SÃO CARLOS, SP (FOLHAPRESS) - A crise global do clima é um dos motivos pelos quais a Amazônia está ficando mais quente, mas boa parte do aquecimento da região tem origem local e regional, ligada ao desmatamento do bioma --e um estudo feito por pesquisadores brasileiros e britânicos é o primeiro a quantificar as diferentes contribuições para esse efeito.

Segundo a análise, que acaba de sair na revista científica PNAS, o aumento da temperatura em áreas fortemente desmatadas da bacia amazônica pode ter sido até 14 vezes superior ao que aconteceria se a floresta não tivesse sido derrubada. Isso corresponde a temperaturas 4°C mais elevadas, ou até mais.

O trabalho é assinado por Edward Butt, da Universidade de Leeds, no Reino Unido, e por Francisco Silva Bezerra, do Inpe (Instituto Nacional de Pesquisas Espaciais), entre outros pesquisadores.

Eles usaram dados de satélite que estimaram a temperatura da superfície terrestre num período que vai de 2001 a 2020, englobando, portanto, boa parte dos períodos de maior desmatamento do bioma, além da principal fase de redução contínua desse processo, durante os primeiros governos Lula e Dilma.

Não havia muitas dúvidas sobre a probabilidade maior de um aumento de temperatura local quando áreas de floresta são desmatadas. Isso já tinha sido verificado na floresta amazônica e em outras áreas de mata tropical mundo afora.

Em entrevista à reportagem, Butt explicou que a derrubada da floresta tem dois efeitos contraditórios sobre a temperatura local. De um lado, ocorre uma modificação do albedo (grosso modo, a capacidade que uma superfície tem de refletir ou absorver a luz solar). Em geral, as florestas, por serem mais escuras, absorvem mais a luz do que uma plantação ou pasto, por exemplo. Olhando só para essa variável, portanto, a área desmatada tenderia a aquecer menos.

"Mas hoje já compreendemos bem o fato de que o resfriamento associado a um aumento do albedo da superfície não é suficiente para contrabalançar outros fatores. Os mais importantes são a perda de evapotranspiração da floresta [que produz mais chuvas, por exemplo] e da irregularidade da superfície da mata", diz ele. "O resultado líquido desses três fatores é um aquecimento da superfície ligado à perda florestal."

Uma das dúvidas da pesquisa, porém, era até que ponto o desmatamento seria capaz de mexer também com esses fatores climáticos em escala regional (no estudo, definido como a faixa que vai de 2 km a 100 km de distância das áreas desmatadas).

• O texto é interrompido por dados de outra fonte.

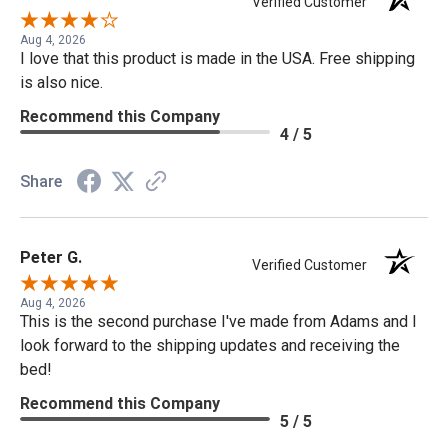
Verified Customer
Aug 4, 2026
I love that this product is made in the USA. Free shipping
is also nice.
Recommend this Company
4 / 5
Share
Peter G.
Verified Customer
Aug 4, 2026
This is the second purchase I've made from Adams and I
look forward to the shipping updates and receiving the
bed!
Recommend this Company
5 / 5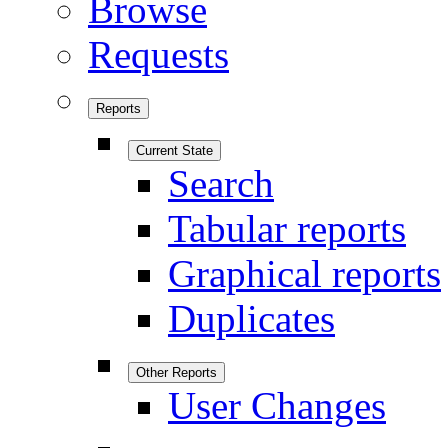
Browse
Requests
Reports
Current State
Search
Tabular reports
Graphical reports
Duplicates
Other Reports
User Changes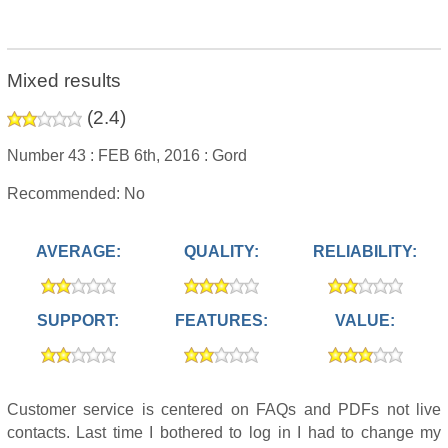
Mixed results
(
2.4
)
Number 43 :
FEB 6th, 2016 :
Gord
Recommended: No
AVERAGE:
QUALITY:
RELIABILITY:
SUPPORT:
FEATURES:
VALUE:
Customer service is centered on FAQs and PDFs not live
contacts. Last time I bothered to log in I had to change my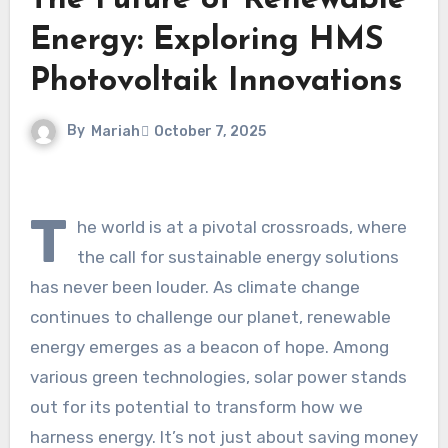
The Future of Renewable
Energy: Exploring HMS
Photovoltaik Innovations
By
Mariah
October 7, 2025
T
he world is at a pivotal crossroads, where
the call for sustainable energy solutions
has never been louder. As climate change
continues to challenge our planet, renewable
energy emerges as a beacon of hope. Among
various green technologies, solar power stands
out for its potential to transform how we
harness energy. It’s not just about saving money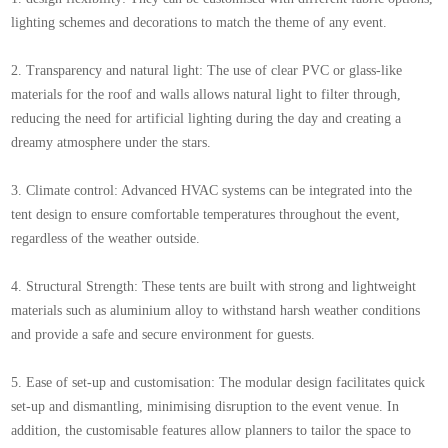
lighting schemes and decorations to match the theme of any event.
2. Transparency and natural light: The use of clear PVC or glass-like
materials for the roof and walls allows natural light to filter through,
reducing the need for artificial lighting during the day and creating a
dreamy atmosphere under the stars.
3. Climate control: Advanced HVAC systems can be integrated into the
tent design to ensure comfortable temperatures throughout the event,
regardless of the weather outside.
4. Structural Strength: These tents are built with strong and lightweight
materials such as aluminium alloy to withstand harsh weather conditions
and provide a safe and secure environment for guests.
5. Ease of set-up and customisation: The modular design facilitates quick
set-up and dismantling, minimising disruption to the event venue. In
addition, the customisable features allow planners to tailor the space to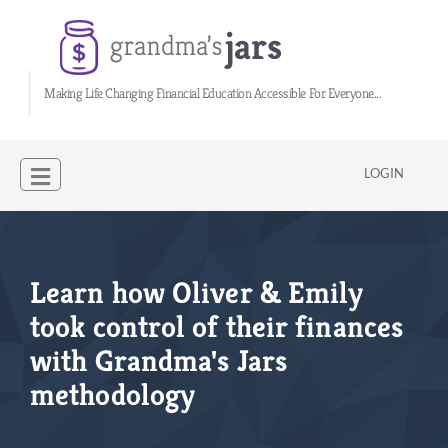
Making Life Changing Financial Education Accessible For Everyone...
LOGIN
Learn how Oliver & Emily
took control of their finances
with Grandma's Jars
methodology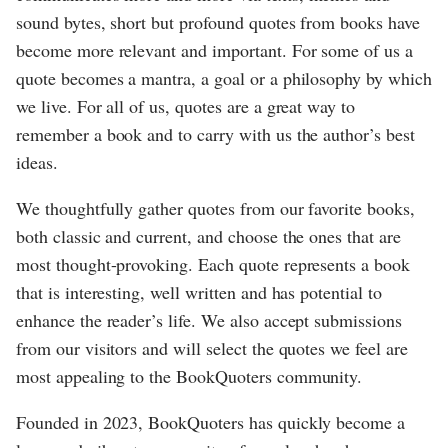
sound bytes, short but profound quotes from books have
become more relevant and important. For some of us a
quote becomes a mantra, a goal or a philosophy by which
we live. For all of us, quotes are a great way to
remember a book and to carry with us the author’s best
ideas.
We thoughtfully gather quotes from our favorite books,
both classic and current, and choose the ones that are
most thought-provoking. Each quote represents a book
that is interesting, well written and has potential to
enhance the reader’s life. We also accept submissions
from our visitors and will select the quotes we feel are
most appealing to the BookQuoters community.
Founded in 2023, BookQuoters has quickly become a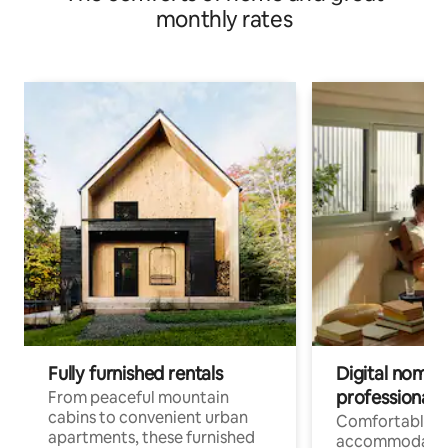
monthly rates
Fully furnished rentals
Digital nomads
professionals
From peaceful mountain
cabins to convenient urban
Comfortable
apartments, these furnished
accommodatio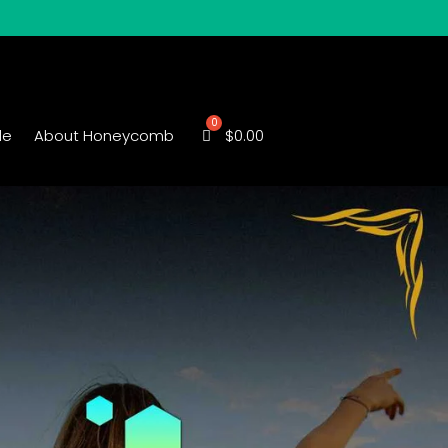
le
About Honeycomb
$
0.00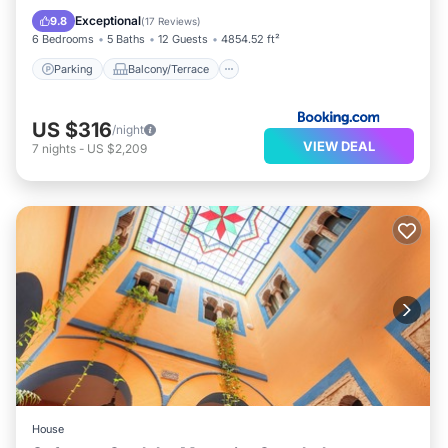
Air Conditioner
Exceptional
9.8
(
17 Reviews
)
6 Bedrooms
5 Baths
12 Guests
4854.52 ft²
Parking
Balcony/Terrace
US $316
/night
VIEW DEAL
7
nights
-
US $2,209
House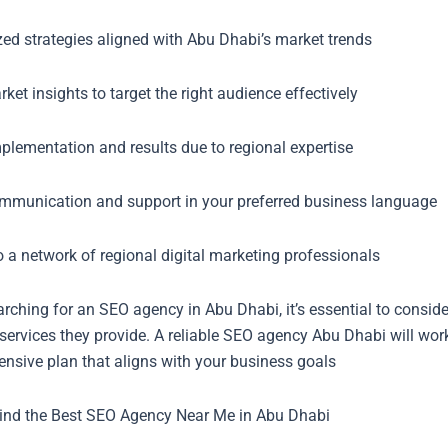
ed strategies aligned with Abu Dhabi’s market trends
ket insights to target the right audience effectively
plementation and results due to regional expertise
ommunication and support in your preferred business language
 a network of regional digital marketing professionals
ching for an SEO agency in Abu Dhabi, it’s essential to consider 
services they provide. A reliable SEO agency Abu Dhabi will wor
nsive plan that aligns with your business goals
ind the Best SEO Agency Near Me in Abu Dhabi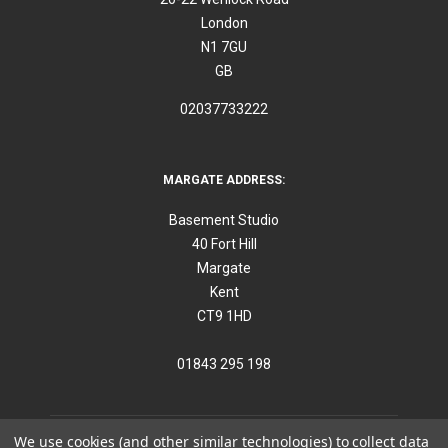
London
N1 7GU
GB
02037733222
MARGATE ADDRESS:
Basement Studio
40 Fort Hill
Margate
Kent
CT9 1HD
01843 295 198
We use cookies (and other similar technologies) to collect data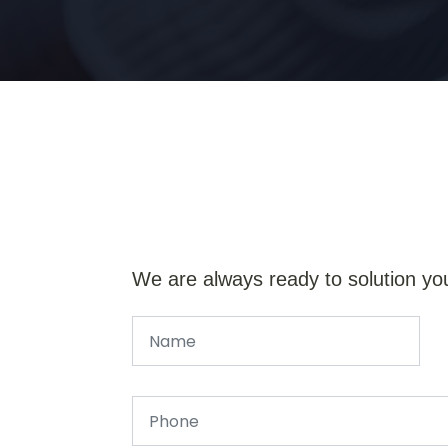
We are always ready to solution yo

Em tese, os efeitos de aquecimento de um trecho de "corte raso" na floresta poderiam se propagar para outros lugares da amazônia por meio, por exemplo, da movimentação de massas de ar e das mudanças nas nuvens de chuva, mas não estava claro até que ponto isso ocorreria de fato.

Os dados coletados pela equipe brasileiro-britânica indicam, em primeiro lugar, que os fatores locais e regionais parecem estar interagindo. De modo geral, quanto mais desmatamento, mais aquecimento, o que faz sentido.

Áreas com menos de 10% de perda florestal aqueceram apenas 0,3°C no período estudado, bem abaixo da média de 0,78°C para a totalidade da amazônia brasileira.

No entanto, áreas que passaram por um desmate da ordem de 10% a 20% aqueceram 0,6°C (o dobro das áreas não perturbadas).

O número se torna o triplo se houver também esse mesmo nível de desmatamento na escala regional (num raio de até 10 km). Quando há até 50% de desmate em nível local e regional (nesse caso, até 100 km de raio), a situação se torna decididamente infernal: 4,4°C de aumento de temperatura.

Além dessa constatação, a pesquisa também usou uma análise de aprendizado de máquina -um tipo de inteligência artificial- para tentar achar padrões no impacto dos diferentes tipos de desmatamento sobre a temperatura.

Grosso modo, o aprendizado de máquina funciona "treinando" o programa de computador numa grande massa de dados que ele pode acessar à vontade. Depois dessa fase de treinamento, vem a análise de um subconjunto de dados semelhantes, na qual os padrões detectados na amostra de treinamento são usados para fazer previsões.

Com esse método, os pesquisadores concluíram que, para prever como vai evoluir a temperatura da região amazônica, tanto o desmatamento local quanto o em escala regional (até 100 km de raio) são importantes, reforçando, mais uma vez, os indícios de que eles estão interagindo.

A possibilidade de que esse efeito se espalhe de forma mais ampla pela amazônia não é nada animador, não só por seu impacto no bem-estar humano como também pelas possíveis repercussões em fatores como a chuva e a sobrevivência de colheitas e do gado, cuja tolerância ao calor não é ilimitada.